* Your instructions *
Write the data out in full and word for word. Do not include images.

* Records for the exercise *
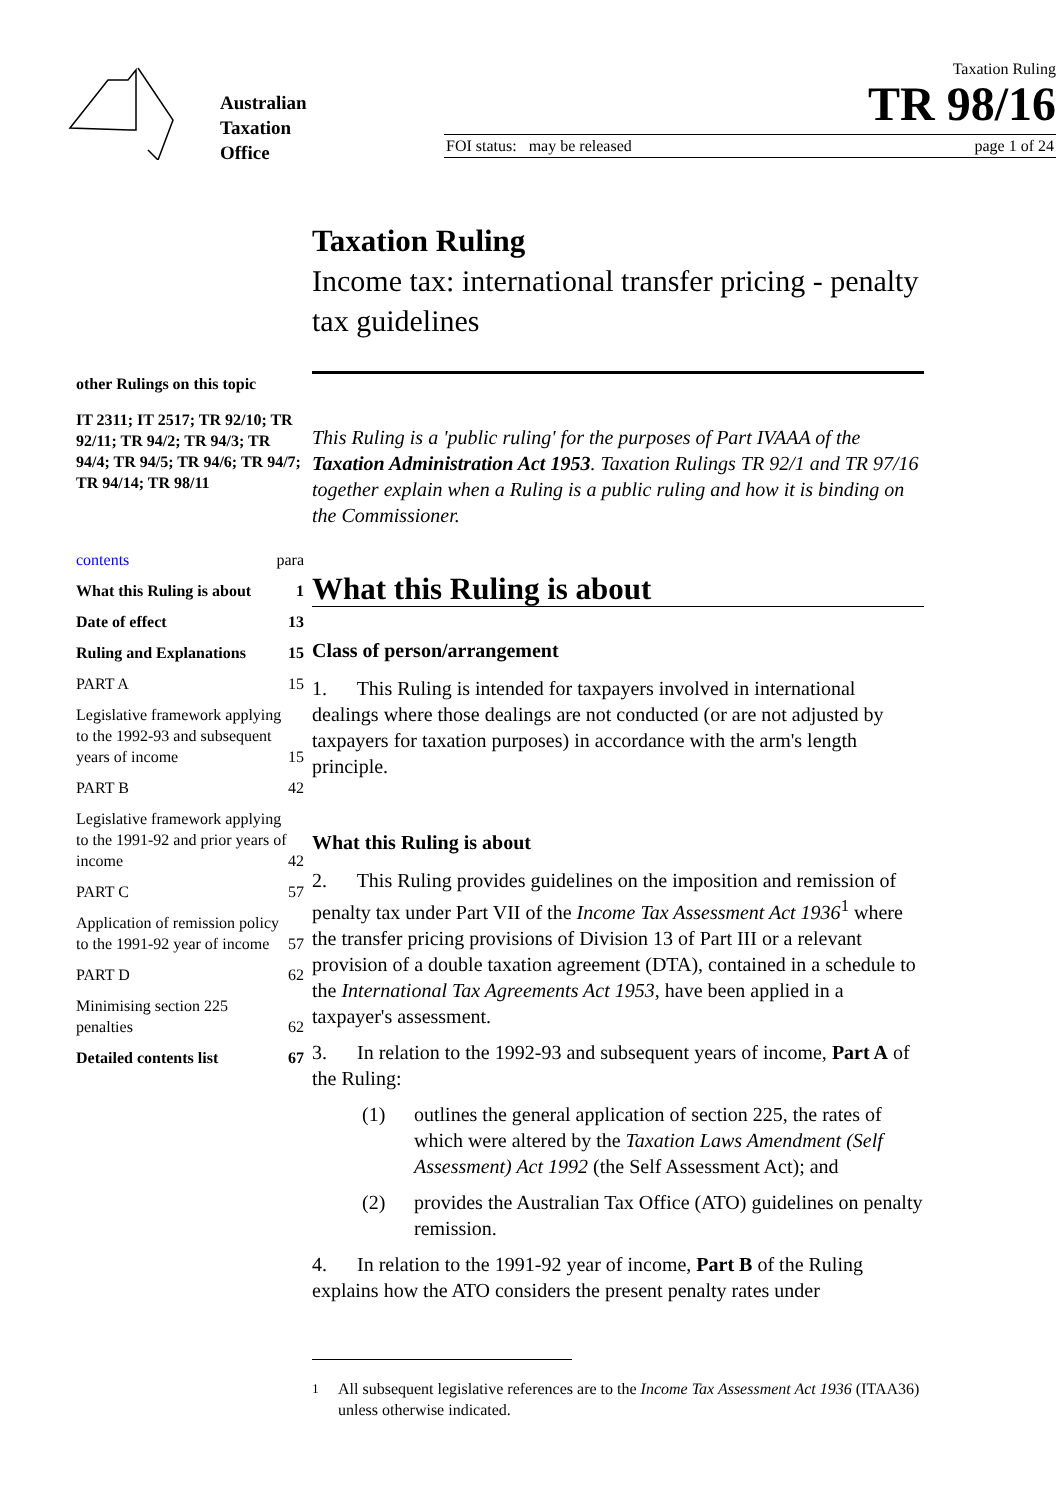Australian
Taxation
Office
Taxation Ruling
TR 98/16
FOI status: may be released page 1 of 24
other Rulings on this topic
IT 2311; IT 2517; TR 92/10; TR 92/11; TR 94/2; TR 94/3; TR 94/4; TR 94/5; TR 94/6; TR 94/7; TR 94/14; TR 98/11
contents para
What this Ruling is about 1
Date of effect 13
Ruling and Explanations 15
PART A 15
Legislative framework applying to the 1992-93 and subsequent years of income 15
PART B 42
Legislative framework applying to the 1991-92 and prior years of income 42
PART C 57
Application of remission policy to the 1991-92 year of income 57
PART D 62
Minimising section 225 penalties 62
Detailed contents list 67
Taxation Ruling
Income tax: international transfer pricing - penalty tax guidelines
This Ruling is a 'public ruling' for the purposes of Part IVAAA of the Taxation Administration Act 1953. Taxation Rulings TR 92/1 and TR 97/16 together explain when a Ruling is a public ruling and how it is binding on the Commissioner.
What this Ruling is about
Class of person/arrangement
1. This Ruling is intended for taxpayers involved in international dealings where those dealings are not conducted (or are not adjusted by taxpayers for taxation purposes) in accordance with the arm's length principle.
What this Ruling is about
2. This Ruling provides guidelines on the imposition and remission of penalty tax under Part VII of the Income Tax Assessment Act 1936<sup>1</sup> where the transfer pricing provisions of Division 13 of Part III or a relevant provision of a double taxation agreement (DTA), contained in a schedule to the International Tax Agreements Act 1953, have been applied in a taxpayer's assessment.
3. In relation to the 1992-93 and subsequent years of income, Part A of the Ruling:
(1) outlines the general application of section 225, the rates of which were altered by the Taxation Laws Amendment (Self Assessment) Act 1992 (the Self Assessment Act); and
(2) provides the Australian Tax Office (ATO) guidelines on penalty remission.
4. In relation to the 1991-92 year of income, Part B of the Ruling explains how the ATO considers the present penalty rates under
<sup>1</sup> All subsequent legislative references are to the Income Tax Assessment Act 1936 (ITAA36) unless otherwise indicated.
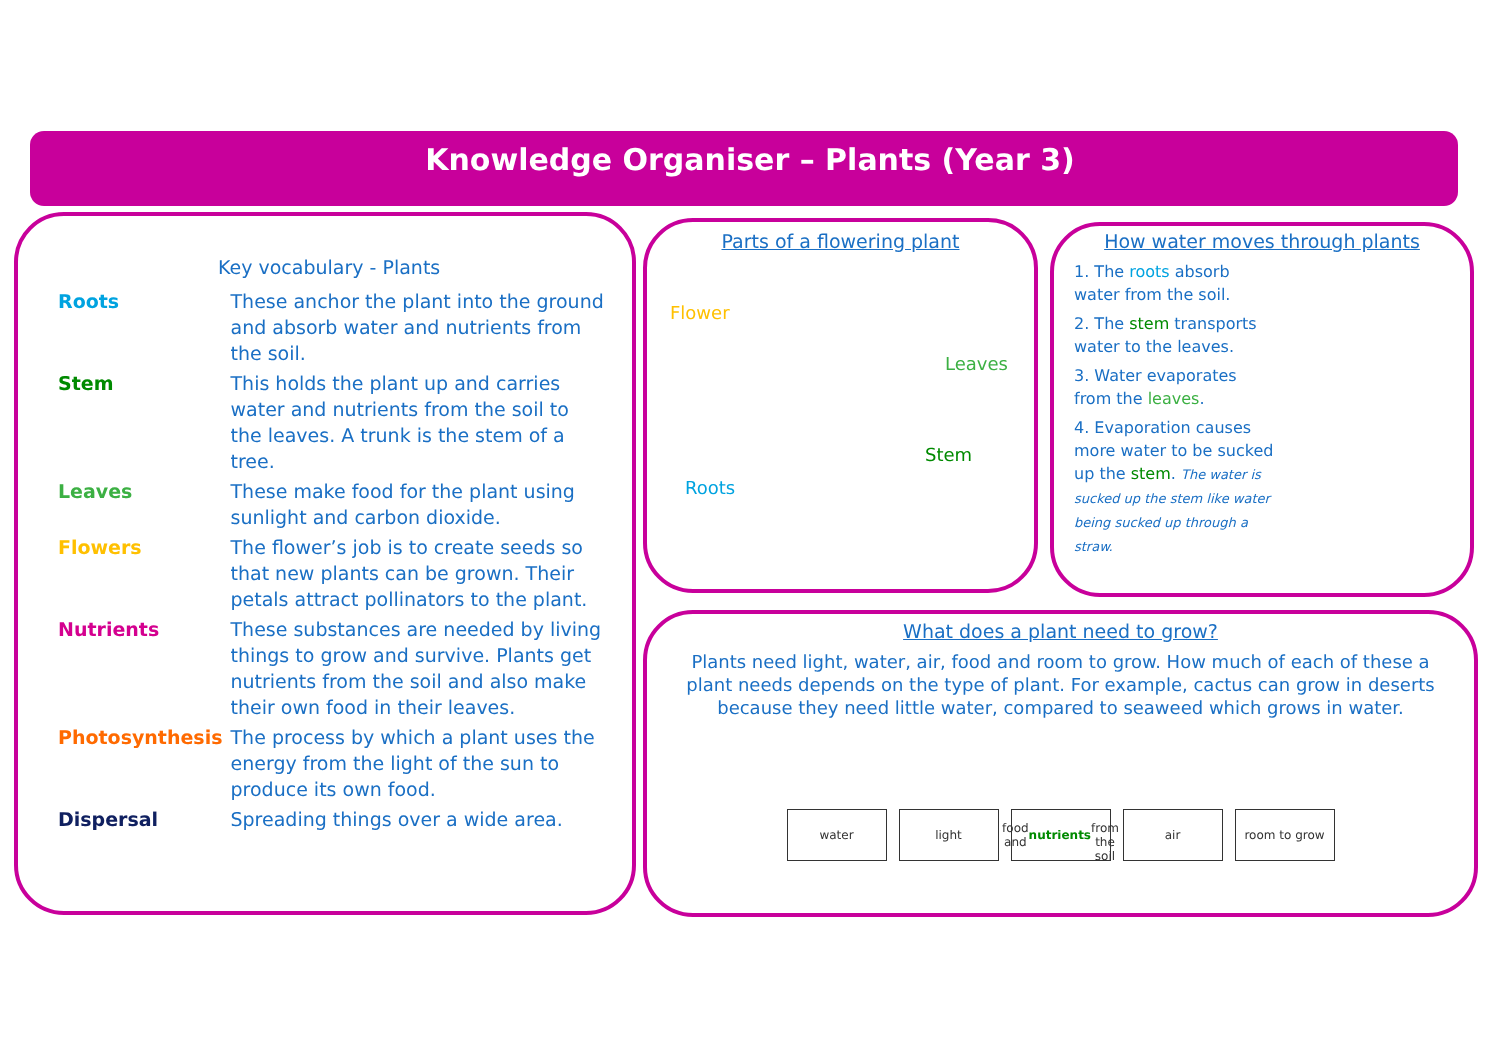Knowledge Organiser – Plants (Year 3)
Key vocabulary - Plants
| Roots | These anchor the plant into the ground and absorb water and nutrients from the soil. |
| Stem | This holds the plant up and carries water and nutrients from the soil to the leaves. A trunk is the stem of a tree. |
| Leaves | These make food for the plant using sunlight and carbon dioxide. |
| Flowers | The flower’s job is to create seeds so that new plants can be grown. Their petals attract pollinators to the plant. |
| Nutrients | These substances are needed by living things to grow and survive. Plants get nutrients from the soil and also make their own food in their leaves. |
| Photosynthesis | The process by which a plant uses the energy from the light of the sun to produce its own food. |
| Dispersal | Spreading things over a wide area. |
Parts of a flowering plant
Flower
Leaves
Stem
Roots
How water moves through plants
1. The roots absorb water from the soil.
2. The stem transports water to the leaves.
3. Water evaporates from the leaves.
4. Evaporation causes more water to be sucked up the stem. The water is sucked up the stem like water being sucked up through a straw.
What does a plant need to grow?
Plants need light, water, air, food and room to grow. How much of each of these a plant needs depends on the type of plant. For example, cactus can grow in deserts because they need little water, compared to seaweed which grows in water.
water light food and
nutrients
from the soil
air room to grow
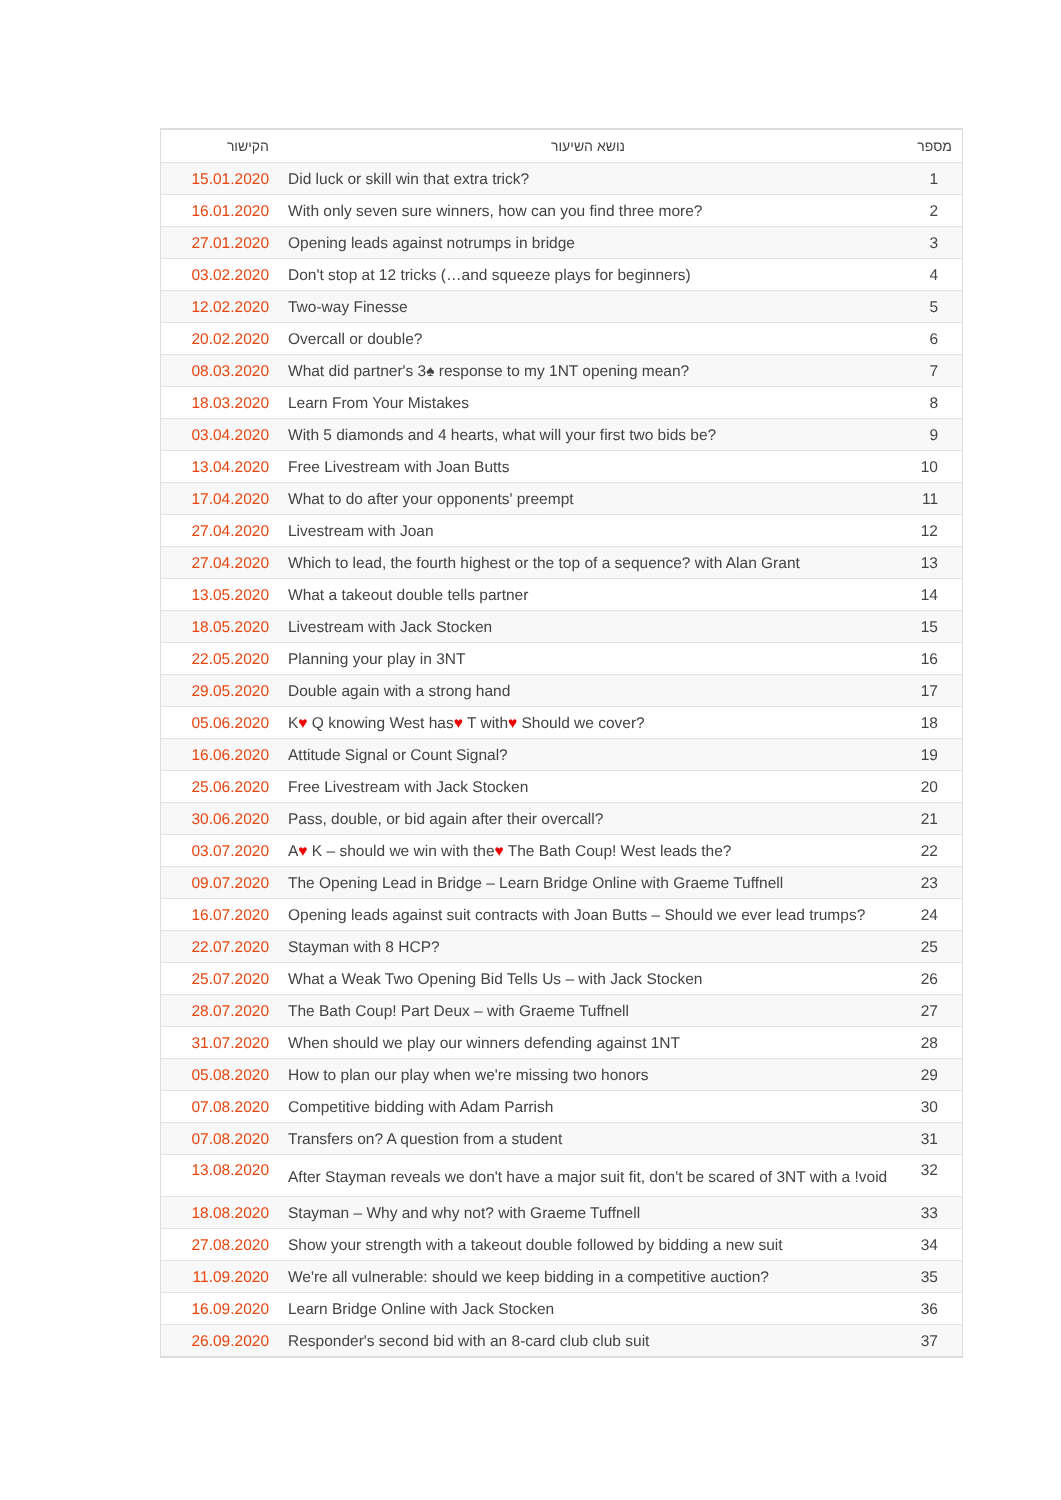| הקישור | נושא השיעור | מספר |
| --- | --- | --- |
| 15.01.2020 | Did luck or skill win that extra trick? | 1 |
| 16.01.2020 | With only seven sure winners, how can you find three more? | 2 |
| 27.01.2020 | Opening leads against notrumps in bridge | 3 |
| 03.02.2020 | Don't stop at 12 tricks (…and squeeze plays for beginners) | 4 |
| 12.02.2020 | Two-way Finesse | 5 |
| 20.02.2020 | Overcall or double? | 6 |
| 08.03.2020 | What did partner's 3♠ response to my 1NT opening mean? | 7 |
| 18.03.2020 | Learn From Your Mistakes | 8 |
| 03.04.2020 | With 5 diamonds and 4 hearts, what will your first two bids be? | 9 |
| 13.04.2020 | Free Livestream with Joan Butts | 10 |
| 17.04.2020 | What to do after your opponents' preempt | 11 |
| 27.04.2020 | Livestream with Joan | 12 |
| 27.04.2020 | Which to lead, the fourth highest or the top of a sequence? with Alan Grant | 13 |
| 13.05.2020 | What a takeout double tells partner | 14 |
| 18.05.2020 | Livestream with Jack Stocken | 15 |
| 22.05.2020 | Planning your play in 3NT | 16 |
| 29.05.2020 | Double again with a strong hand | 17 |
| 05.06.2020 | K ♥ Q knowing West has ♥ T with ♥ Should we cover? | 18 |
| 16.06.2020 | Attitude Signal or Count Signal? | 19 |
| 25.06.2020 | Free Livestream with Jack Stocken | 20 |
| 30.06.2020 | Pass, double, or bid again after their overcall? | 21 |
| 03.07.2020 | A ♥ K – should we win with the ♥ The Bath Coup! West leads the? | 22 |
| 09.07.2020 | The Opening Lead in Bridge – Learn Bridge Online with Graeme Tuffnell | 23 |
| 16.07.2020 | Opening leads against suit contracts with Joan Butts – Should we ever lead trumps? | 24 |
| 22.07.2020 | Stayman with 8 HCP? | 25 |
| 25.07.2020 | What a Weak Two Opening Bid Tells Us – with Jack Stocken | 26 |
| 28.07.2020 | The Bath Coup! Part Deux – with Graeme Tuffnell | 27 |
| 31.07.2020 | When should we play our winners defending against 1NT | 28 |
| 05.08.2020 | How to plan our play when we're missing two honors | 29 |
| 07.08.2020 | Competitive bidding with Adam Parrish | 30 |
| 07.08.2020 | Transfers on? A question from a student | 31 |
| 13.08.2020 | After Stayman reveals we don't have a major suit fit, don't be scared of 3NT with a !void | 32 |
| 18.08.2020 | Stayman – Why and why not? with Graeme Tuffnell | 33 |
| 27.08.2020 | Show your strength with a takeout double followed by bidding a new suit | 34 |
| 11.09.2020 | We're all vulnerable: should we keep bidding in a competitive auction? | 35 |
| 16.09.2020 | Learn Bridge Online with Jack Stocken | 36 |
| 26.09.2020 | Responder's second bid with an 8-card club club suit | 37 |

* Exercise solution *
Australian
Taxation
Office
Taxation Ruling
TR 98/16
FOI status: may be released page 1 of 24
other Rulings on this topic
IT 2311; IT 2517; TR 92/10; TR 92/11; TR 94/2; TR 94/3; TR 94/4; TR 94/5; TR 94/6; TR 94/7; TR 94/14; TR 98/11
contents para
What this Ruling is about 1
Date of effect 13
Ruling and Explanations 15
PART A 15
Legislative framework applying to the 1992-93 and subsequent years of income 15
PART B 42
Legislative framework applying to the 1991-92 and prior years of income 42
PART C 57
Application of remission policy to the 1991-92 year of income 57
PART D 62
Minimising section 225 penalties 62
Detailed contents list 67
Taxation Ruling
Income tax: international transfer pricing - penalty tax guidelines
This Ruling is a 'public ruling' for the purposes of Part IVAAA of the Taxation Administration Act 1953. Taxation Rulings TR 92/1 and TR 97/16 together explain when a Ruling is a public ruling and how it is binding on the Commissioner.
What this Ruling is about
Class of person/arrangement
1. This Ruling is intended for taxpayers involved in international dealings where those dealings are not conducted (or are not adjusted by taxpayers for taxation purposes) in accordance with the arm's length principle.
What this Ruling is about
2. This Ruling provides guidelines on the imposition and remission of penalty tax under Part VII of the Income Tax Assessment Act 1936<sup>1</sup> where the transfer pricing provisions of Division 13 of Part III or a relevant provision of a double taxation agreement (DTA), contained in a schedule to the International Tax Agreements Act 1953, have been applied in a taxpayer's assessment.
3. In relation to the 1992-93 and subsequent years of income, Part A of the Ruling:
(1) outlines the general application of section 225, the rates of which were altered by the Taxation Laws Amendment (Self Assessment) Act 1992 (the Self Assessment Act); and
(2) provides the Australian Tax Office (ATO) guidelines on penalty remission.
4. In relation to the 1991-92 year of income, Part B of the Ruling explains how the ATO considers the present penalty rates under
<sup>1</sup> All subsequent legislative references are to the Income Tax Assessment Act 1936 (ITAA36) unless otherwise indicated.
Knowledge Organiser – Plants (Year 3)
Key vocabulary - Plants
| Roots | These anchor the plant into the ground and absorb water and nutrients from the soil. |
| Stem | This holds the plant up and carries water and nutrients from the soil to the leaves. A trunk is the stem of a tree. |
| Leaves | These make food for the plant using sunlight and carbon dioxide. |
| Flowers | The flower’s job is to create seeds so that new plants can be grown. Their petals attract pollinators to the plant. |
| Nutrients | These substances are needed by living things to grow and survive. Plants get nutrients from the soil and also make their own food in their leaves. |
| Photosynthesis | The process by which a plant uses the energy from the light of the sun to produce its own food. |
| Dispersal | Spreading things over a wide area. |
Parts of a flowering plant
Flower
Leaves
Stem
Roots
How water moves through plants
1. The roots absorb water from the soil.
2. The stem transports water to the leaves.
3. Water evaporates from the leaves.
4. Evaporation causes more water to be sucked up the stem. The water is sucked up the stem like water being sucked up through a straw.
What does a plant need to grow?
Plants need light, water, air, food and room to grow. How much of each of these a plant needs depends on the type of plant. For example, cactus can grow in deserts because they need little water, compared to seaweed which grows in water.
water light food and
nutrients
from the soil
air room to grow
| הקישור | נושא השיעור | מספר |
| --- | --- | --- |
| 15.01.2020 | Did luck or skill win that extra trick? | 1 |
| 16.01.2020 | With only seven sure winners, how can you find three more? | 2 |
| 27.01.2020 | Opening leads against notrumps in bridge | 3 |
| 03.02.2020 | Don't stop at 12 tricks (…and squeeze plays for beginners) | 4 |
| 12.02.2020 | Two-way Finesse | 5 |
| 20.02.2020 | Overcall or double? | 6 |
| 08.03.2020 | What did partner's 3♠ response to my 1NT opening mean? | 7 |
| 18.03.2020 | Learn From Your Mistakes | 8 |
| 03.04.2020 | With 5 diamonds and 4 hearts, what will your first two bids be? | 9 |
| 13.04.2020 | Free Livestream with Joan Butts | 10 |
| 17.04.2020 | What to do after your opponents' preempt | 11 |
| 27.04.2020 | Livestream with Joan | 12 |
| 27.04.2020 | Which to lead, the fourth highest or the top of a sequence? with Alan Grant | 13 |
| 13.05.2020 | What a takeout double tells partner | 14 |
| 18.05.2020 | Livestream with Jack Stocken | 15 |
| 22.05.2020 | Planning your play in 3NT | 16 |
| 29.05.2020 | Double again with a strong hand | 17 |
| 05.06.2020 | K ♥ Q knowing West has ♥ T with ♥ Should we cover? | 18 |
| 16.06.2020 | Attitude Signal or Count Signal? | 19 |
| 25.06.2020 | Free Livestream with Jack Stocken | 20 |
| 30.06.2020 | Pass, double, or bid again after their overcall? | 21 |
| 03.07.2020 | A ♥ K – should we win with the ♥ The Bath Coup! West leads the? | 22 |
| 09.07.2020 | The Opening Lead in Bridge – Learn Bridge Online with Graeme Tuffnell | 23 |
| 16.07.2020 | Opening leads against suit contracts with Joan Butts – Should we ever lead trumps? | 24 |
| 22.07.2020 | Stayman with 8 HCP? | 25 |
| 25.07.2020 | What a Weak Two Opening Bid Tells Us – with Jack Stocken | 26 |
| 28.07.2020 | The Bath Coup! Part Deux – with Graeme Tuffnell | 27 |
| 31.07.2020 | When should we play our winners defending against 1NT | 28 |
| 05.08.2020 | How to plan our play when we're missing two honors | 29 |
| 07.08.2020 | Competitive bidding with Adam Parrish | 30 |
| 07.08.2020 | Transfers on? A question from a student | 31 |
| 13.08.2020 | After Stayman reveals we don't have a major suit fit, don't be scared of 3NT with a !void | 32 |
| 18.08.2020 | Stayman – Why and why not? with Graeme Tuffnell | 33 |
| 27.08.2020 | Show your strength with a takeout double followed by bidding a new suit | 34 |
| 11.09.2020 | We're all vulnerable: should we keep bidding in a competitive auction? | 35 |
| 16.09.2020 | Learn Bridge Online with Jack Stocken | 36 |
| 26.09.2020 | Responder's second bid with an 8-card club club suit | 37 |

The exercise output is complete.